Asst. Marketing Coordinator
"Mrs. Ford was my favorite teacher from second grade. Besides teaching us math and reading comprehension, she taught us something that is much more valuable — manners. I remember when she’d correct us when we said 'Yeah' or 'Can I..?' The right way was 'Yes, ma’am' and 'May I…?' This was no exception for Mrs. Ford as she did her best to shape us into better little human beings through etiquette. It’s easy to forget as I get older and work in a fast-paced environment, but often I can still hear her voice reminding me before I speak. This characteristic is one of the best things I learned in life. Wherever you are, thank you, Mrs. Ford!"
"Ms. M, my women’s studies professor in college, had the biggest impact on me. She was not easy, nor was her class enjoyable, but that was the value in her approach to teaching. She did not follow textbooks; instead, she questioned us about what was happening in the world and how we felt about it. To her, critical thinking and intellectual learning were more important than any assignment or test. She valued her students’ ability to formulate and voice their own opinions. Ms. M’s non-traditional approach to teaching gave me the ability to learn and grow, unlike any other college course I took. If I saw her today, I’d thank her for this one piece information she told me 15+ years ago: 'Always know where your information is coming from!'"
"I’m fortunate to be inspired by two teachers, both as a kid and as an adult! The first is Mr. Feltl, who taught fourth-grade. The curriculum he created came second to the compassion he showed towards all of his students. He was understanding, easy to talk to and always made himself available, regardless of how big or small our 'problems' were as 9 and 10-year-olds.

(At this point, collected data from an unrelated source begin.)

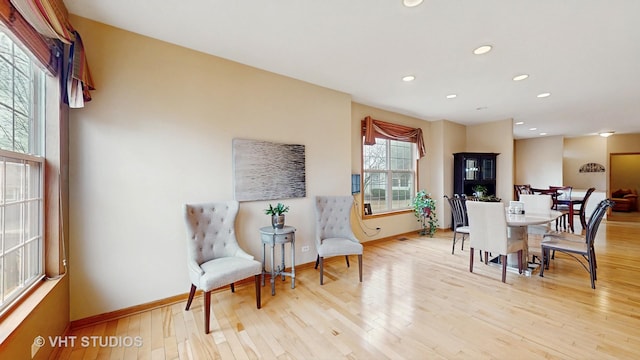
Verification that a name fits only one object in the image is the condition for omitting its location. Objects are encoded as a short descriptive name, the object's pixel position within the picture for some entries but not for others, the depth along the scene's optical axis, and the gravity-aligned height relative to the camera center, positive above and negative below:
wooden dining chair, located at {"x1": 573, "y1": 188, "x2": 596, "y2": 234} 5.37 -0.67
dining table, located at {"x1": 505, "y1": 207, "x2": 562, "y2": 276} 2.99 -0.53
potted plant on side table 2.87 -0.40
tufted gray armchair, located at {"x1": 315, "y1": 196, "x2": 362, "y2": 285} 3.25 -0.56
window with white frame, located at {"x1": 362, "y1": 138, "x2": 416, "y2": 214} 4.85 +0.11
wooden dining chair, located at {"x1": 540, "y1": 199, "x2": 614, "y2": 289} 2.84 -0.78
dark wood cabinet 5.71 +0.21
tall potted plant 5.29 -0.66
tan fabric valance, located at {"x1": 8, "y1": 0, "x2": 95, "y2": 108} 1.41 +0.94
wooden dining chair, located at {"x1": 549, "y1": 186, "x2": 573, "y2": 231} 5.88 -0.46
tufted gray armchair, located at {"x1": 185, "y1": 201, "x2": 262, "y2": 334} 2.16 -0.72
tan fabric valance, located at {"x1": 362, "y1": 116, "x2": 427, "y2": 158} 4.53 +0.92
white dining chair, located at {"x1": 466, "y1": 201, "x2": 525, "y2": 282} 2.97 -0.64
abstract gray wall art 2.91 +0.12
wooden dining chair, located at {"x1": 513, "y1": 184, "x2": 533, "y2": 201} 6.39 -0.28
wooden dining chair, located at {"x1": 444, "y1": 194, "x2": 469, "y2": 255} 4.17 -0.56
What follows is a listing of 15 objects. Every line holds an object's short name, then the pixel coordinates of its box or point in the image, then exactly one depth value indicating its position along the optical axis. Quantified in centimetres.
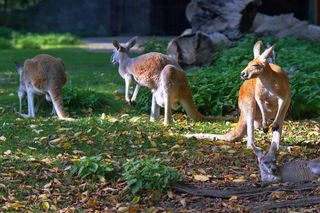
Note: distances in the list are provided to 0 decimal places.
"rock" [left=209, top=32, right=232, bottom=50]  2565
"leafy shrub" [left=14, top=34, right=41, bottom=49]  3752
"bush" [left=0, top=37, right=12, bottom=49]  3751
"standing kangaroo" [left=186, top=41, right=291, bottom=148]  1339
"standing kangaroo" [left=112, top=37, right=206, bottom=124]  1701
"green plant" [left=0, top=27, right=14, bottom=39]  4214
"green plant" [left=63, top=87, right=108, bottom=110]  1945
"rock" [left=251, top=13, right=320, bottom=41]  2807
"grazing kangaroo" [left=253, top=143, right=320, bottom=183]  1144
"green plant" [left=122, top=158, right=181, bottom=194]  1126
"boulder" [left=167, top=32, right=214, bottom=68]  2424
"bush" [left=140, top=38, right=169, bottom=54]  2779
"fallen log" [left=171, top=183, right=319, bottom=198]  1110
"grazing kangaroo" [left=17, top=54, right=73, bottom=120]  1822
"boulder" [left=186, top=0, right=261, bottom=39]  2779
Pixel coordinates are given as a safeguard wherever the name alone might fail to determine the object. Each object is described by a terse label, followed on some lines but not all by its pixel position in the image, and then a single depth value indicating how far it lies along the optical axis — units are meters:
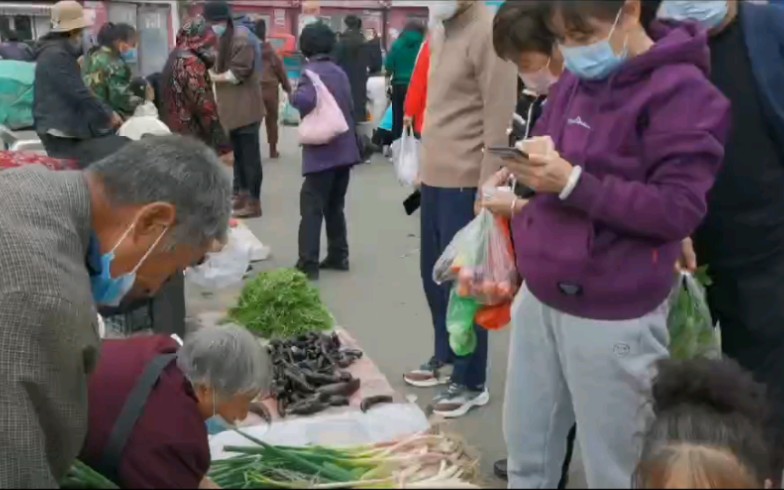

The second is Ms. Gaby, my wife, who teaches pre-kindergarten. The care and attention she gives her students is out of this world. Every day she goes the extra mile so her students can have a fun and interactive place to socially and emotionally learn and develop. She’ll often tell her kids “kiss your brain!” when they have a learning breakthrough. I’m fortunate to know both of these outstanding teachers!"